▸ ENUNCIADO
Para cada afirmação a seguir, responda sim ou não conforme ela concorde ou não com o trecho abaixo e cite literalmente as palavras do trecho que decidem.
1. Gastão lê os textos do autor no Diário Catarinense.
2. Eduardo, filho de Janaina, tinha um ano de idade.
3. Marlon e Janaina fazem mestrado em Letras.

▸ TRECHO DO TEXTO
+ + +

CHOUPANA - Outro material do sonho é a esperança. Se você a perdeu, é a hora do pesadelo. Necessitamos de momentos mínimos para cevar janelas para sair um pouco de tanto sufoco. O problema é que a esperança, como tudo do sonhar, vêm da realidade e se esta não te dá uma chance, fica difícil encontrar um espaço para tua vontade de transcender tudo, com tuas palavras, inspiração, coragem, tesão. Quando o real conspira contra nós, a esperança se ilude com alguns acenos, mas acaba caindo na mesmice. A saída é romper, na realidade, o que nos limita, mas toda ruptura inclui risco. Cuidado, há um farto desequilíbrio por toda a parte. Quem sabe em outras pessoas existe mais madeira para essa choupana à beira-mar chamada esperança, em que é possível encarar o mar com alegria, enquanto a presença alheia compartilha conosco o sonho de estar vivo.

LANÇAMENTO - O leitor chegou ontem, no meu lançamento, se identificou como Gastão e me alcançou o livro que tinha comprado, para que eu autografasse. Disse que gostava do que escrevo pelo cuidado com a linguagem, que hoje está atirada por aí. Lê meus textos no Diário Catarinense e assim como chegou, saiu. No evento, fui brindado com presença da família Paulo Ahrenhardt, representada pela jornalista Janaina e o seu pequeno Eduardo, de nove meses, que foram levar seu abraço para o autor. Pelo celular, recebi os cumprimentos de Paulo Ahrenhart, marido de Janaina e pai de Eduardo. Paulo mexeu profundamente no mercado jornalístico de Florianópolis ao assumir como editor-chefe do jornal Notícias do Dia.

Ao meu lado também contei com a presença de Marlon Assef, homem de Livramento que eu, só para implicar, digo que é um bairro da Grande Rivera (ele ri, o fronteirista). Marlon e Janaina são mestrandos em História na UFSC e a conversa correu solta e cheia de idéias e planos. Eis o gesto carinhoso de pessoas queridas, que gostam do que escrevo e sabem o quanto é importante levar um abraço, uma palavra de estímulo. É bom ter ao lado pessoas que não se conformam com a imobilidade e tudo fazem (ou pelo menos, sonham) para que o mundo gire.

+ + +

▸ DADOS
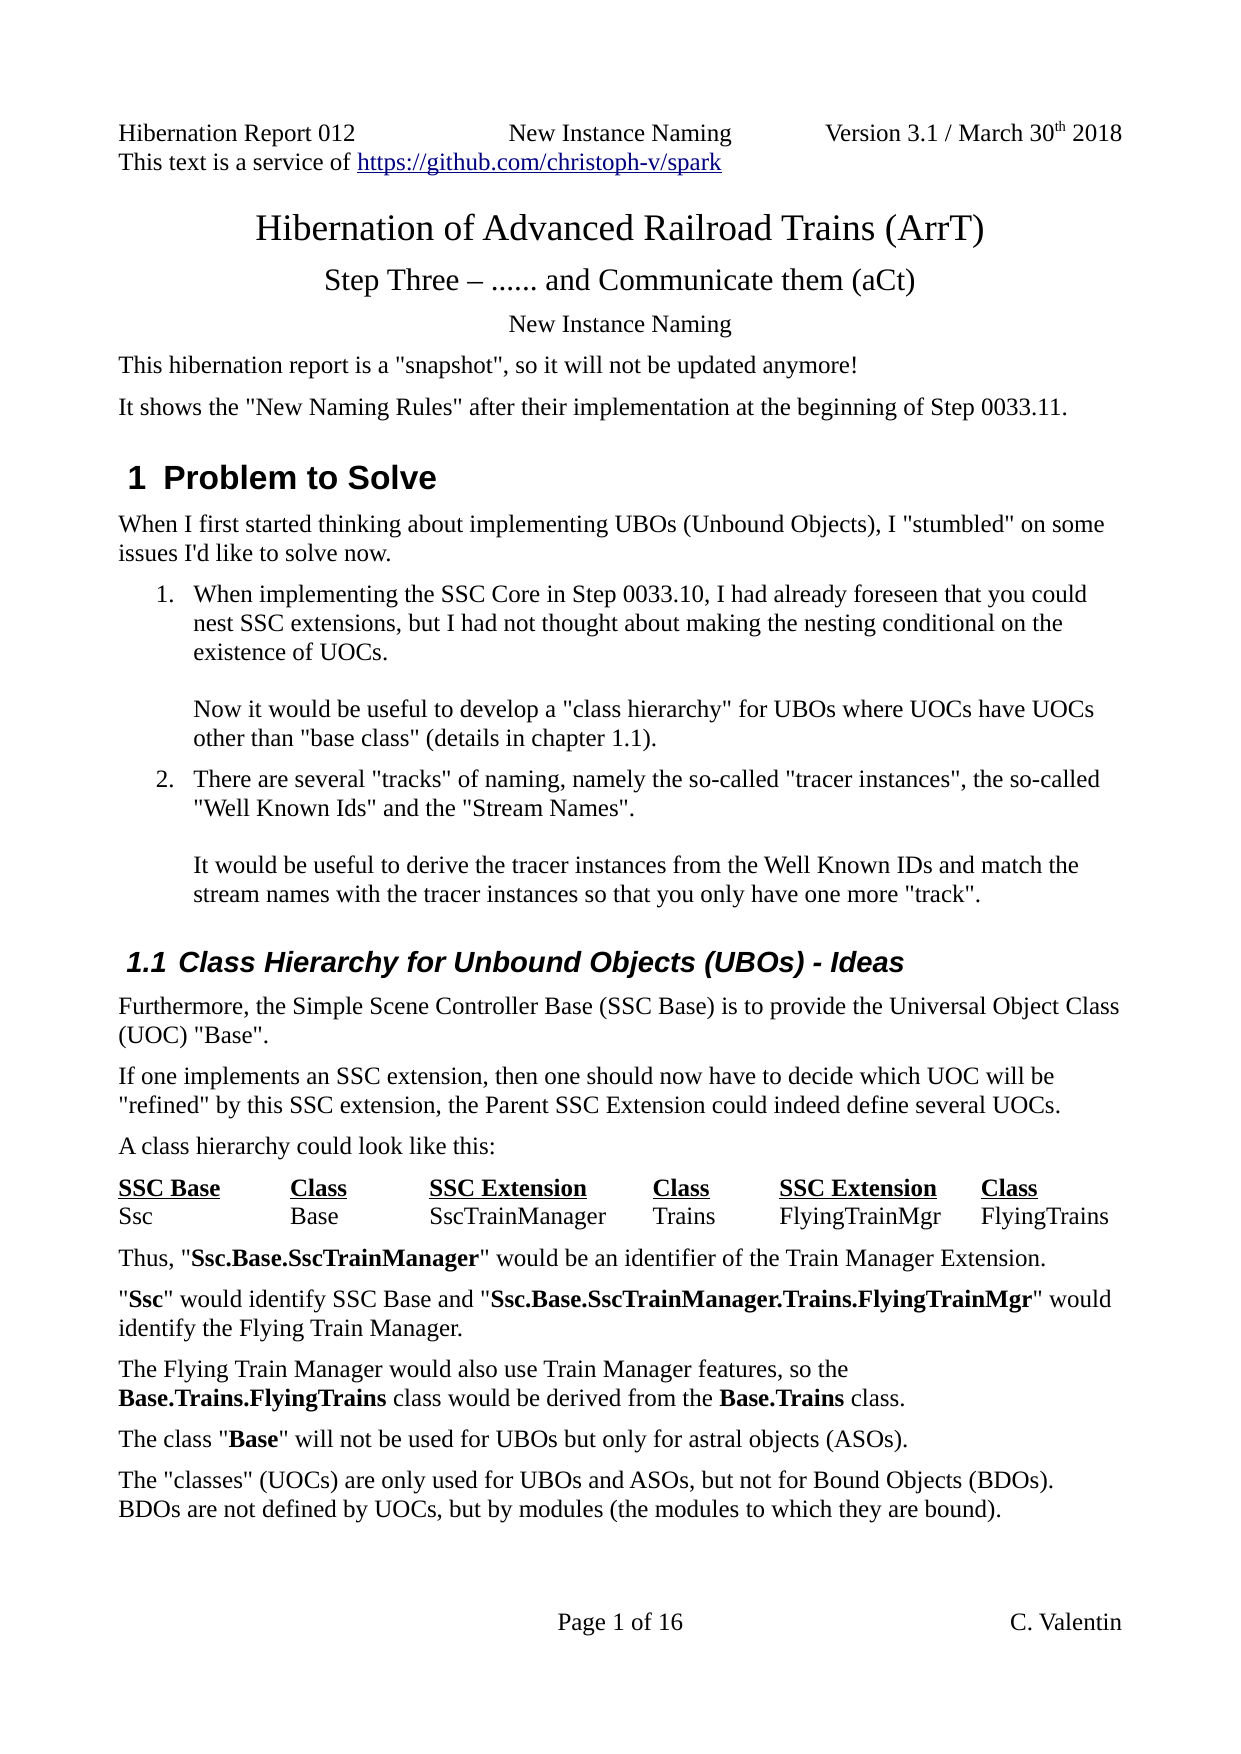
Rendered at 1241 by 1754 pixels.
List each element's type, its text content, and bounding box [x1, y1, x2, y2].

subtitle Problem to Solve [118, 458, 1122, 497]
text The class "Base" will not be used for UBOs but only for astral objects (ASOs). [118, 1424, 1122, 1453]
list There are several "tracks" of naming, namely the so-called "tracer instances", the so-called "Well Known Ids" and the "Stream Names". It would be useful to derive the tracer instances from the Well Known IDs and match the stream names with the tracer instances so that you only have one more "track". [156, 764, 1122, 908]
subtitle Class Hierarchy for Unbound Objects (UBOs) - Ideas [118, 945, 1122, 979]
text Thus, "Ssc.Base.SscTrainManager" would be an identifier of the Train Manager Extension. [118, 1243, 1122, 1271]
text Furthermore, the Simple Scene Controller Base (SSC Base) is to provide the Universal Object Class (UOC) "Base". [118, 991, 1122, 1049]
text If one implements an SSC extension, then one should now have to decide which UOC will be "refined" by this SSC extension, the Parent SSC Extension could indeed define several UOCs. [118, 1061, 1122, 1119]
list When implementing the SSC Core in Step 0033.10, I had already foreseen that you could nest SSC extensions, but I had not thought about making the nesting conditional on the existence of UOCs. Now it would be useful to develop a "class hierarchy" for UBOs where UOCs have UOCs other than "base class" (details in chapter 1.1). [156, 579, 1122, 752]
text Hibernation of Advanced Railroad Trains (ArrT) [118, 205, 1122, 248]
text This hibernation report is a "snapshot", so it will not be updated anymore! [118, 350, 1122, 379]
text The "classes" (UOCs) are only used for UBOs and ASOs, but not for Bound Objects (BDOs). BDOs are not defined by UOCs, but by modules (the modules to which they are bound). [118, 1465, 1122, 1523]
text SSC Base Class SSC Extension Class SSC Extension Class Ssc Base SscTrainManager Trains FlyingTrainMgr FlyingTrains [118, 1173, 1122, 1230]
text When I first started thinking about implementing UBOs (Unbound Objects), I "stumbled" on some issues I'd like to solve now. [118, 509, 1122, 567]
text Step Three – ...... and Communicate them (aCt) [118, 261, 1122, 297]
text The Flying Train Manager would also use Train Manager features, so the Base.Trains.FlyingTrains class would be derived from the Base.Trains class. [118, 1354, 1122, 1411]
text "Ssc" would identify SSC Base and "Ssc.Base.SscTrainManager.Trains.FlyingTrainMgr" would identify the Flying Train Manager. [118, 1284, 1122, 1341]
text A class hierarchy could look like this: [118, 1131, 1122, 1160]
text It shows the "New Naming Rules" after their implementation at the beginning of Step 0033.11. [118, 392, 1122, 420]
text New Instance Naming [118, 309, 1122, 338]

+ + +

▸ RESOLUÇÃO
1. Sim: "Lê meus textos no Diário Catarinense".
2. Não: "o seu pequeno Eduardo, de nove meses".
3. Não: "Marlon e Janaina são mestrandos em História na UFSC".